Statement of Intention: One of the papers you’ll sign in your bankruptcy case is a “Statement of Intention”.  On this paper, you’ll tell your creditors whether you want to keep your property and keep paying on it, surrender the property and be discharged from the debt or redeem the property by paying the current balance.  Look this paper over carefully and make sure it’s correct

Some retail stores claim a security interest or lien in items like jewelry or computers.  If you have this situation, let us know.  We have some ideas which can help you.

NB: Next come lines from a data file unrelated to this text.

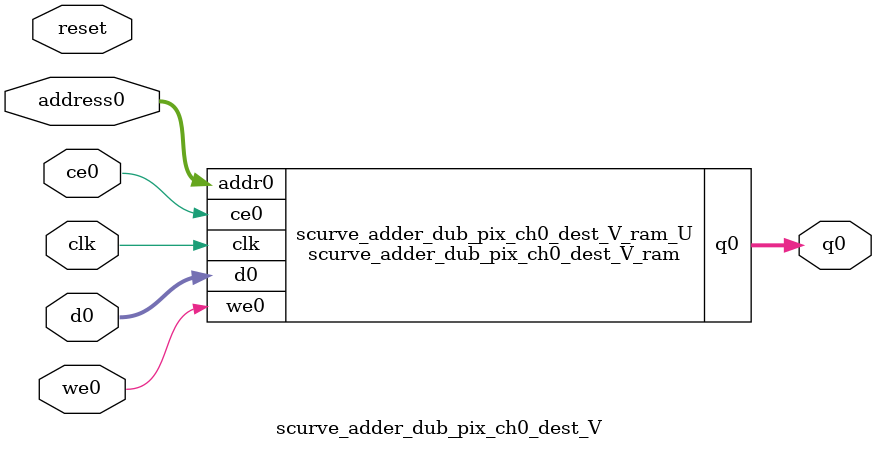
<source format=v>

`timescale 1 ns / 1 ps
module scurve_adder_dub_pix_ch0_dest_V_ram (addr0, ce0, d0, we0, q0,  clk);

parameter DWIDTH = 6;
parameter AWIDTH = 8;
parameter MEM_SIZE = 192;

input[AWIDTH-1:0] addr0;
input ce0;
input[DWIDTH-1:0] d0;
input we0;
output reg[DWIDTH-1:0] q0;
input clk;

(* ram_style = "block" *)reg [DWIDTH-1:0] ram[MEM_SIZE-1:0];




always @(posedge clk)  
begin 
    if (ce0) 
    begin
        if (we0) 
        begin 
            ram[addr0] <= d0; 
            q0 <= d0;
        end 
        else 
            q0 <= ram[addr0];
    end
end


endmodule


`timescale 1 ns / 1 ps
module scurve_adder_dub_pix_ch0_dest_V(
    reset,
    clk,
    address0,
    ce0,
    we0,
    d0,
    q0);

parameter DataWidth = 32'd6;
parameter AddressRange = 32'd192;
parameter AddressWidth = 32'd8;
input reset;
input clk;
input[AddressWidth - 1:0] address0;
input ce0;
input we0;
input[DataWidth - 1:0] d0;
output[DataWidth - 1:0] q0;



scurve_adder_dub_pix_ch0_dest_V_ram scurve_adder_dub_pix_ch0_dest_V_ram_U(
    .clk( clk ),
    .addr0( address0 ),
    .ce0( ce0 ),
    .d0( d0 ),
    .we0( we0 ),
    .q0( q0 ));

endmodule


</source>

Act on your intentions – Remember, you have to act on your intentions promptly, so when we send you a reaffirmation agreement, read it, make sure you agree with the terms, sign it and return it right away.  And call us if you have any questions about any aspect of a reaffirmation agreement.


What is a reaffirmation agreement?

Posted by David Leibowitz on March 30th, 2009 in Bankruptcy procedures, Chapter 13, Chapter 7,

When you file a bankruptcy case, you need to make some decisions about your secured loans.  These are loans secured by your house, your car or other personal property.

When you file your bankruptcy case, you must make a Statement of Intention for each of your secured loans.  The law offers three options.  These are:

  • Reaffirmation
  • Redemption
  • Surrender

Reaffirmation means that you intend to continue paying the secured debt just as before.  More importantly, it means that you agree continued personal liability for the debt.  Normally, bankruptcy eliminates all personal liability on debts, including secured debt.

Redemption means that you will pay the secured debt by paying the creditor cash equal to the value of the property securing the debt.  For example, if your car is worth $10,000, you could pay $10,000 to satisfy that debt in full even though you owe much more.  Even if you don’t have the cash, you can redeem a late model car through a specialized lender.  We can help you with this.  

Surrender means that you don’t intend to pay the debt and are willing to give up the collateral.  This might be a good idea for a car worth $10,000 when you owe $25,000 on it.  It is also the typical choice when facing foreclosure on a house you can’t afford to keep.

Reaffirmation isn’t always a good idea.  You could continue to pay a mortgage debt on a house without reaffirming.  The lender has to accept payments as long as you aren’t in default.  If you default later, you won’t have personal liability.   Reaffirmation isn’t a good idea if you might not able to pay the loan in the future.

However if you don’t reaffirm, redeem or surrender in the case of a car loan, you’ll probably find that the car will be repossessed.  

You’d be surprised to find that items like jewelry, computers and electronic equipment often are security for payment of a debt.  When this happens, please tell us about it.  We have to deal with these situations on a case by case basis with the lenders.  

We charge you a little extra for reaffirmation agreements.  That’s because we have to certify to the court that you are able to pay without it being a substantial hardship.  We also try to negotiate better terms for you whenever possible.  Lakelaw wants to give you good value in all aspects of your bankruptcy case.  

This is a technical area of bankruptcy law.  This blog is not the place to describe all of the details.  But Lakelaw wants you to be informed and ask questions about how to proceed in your particular case.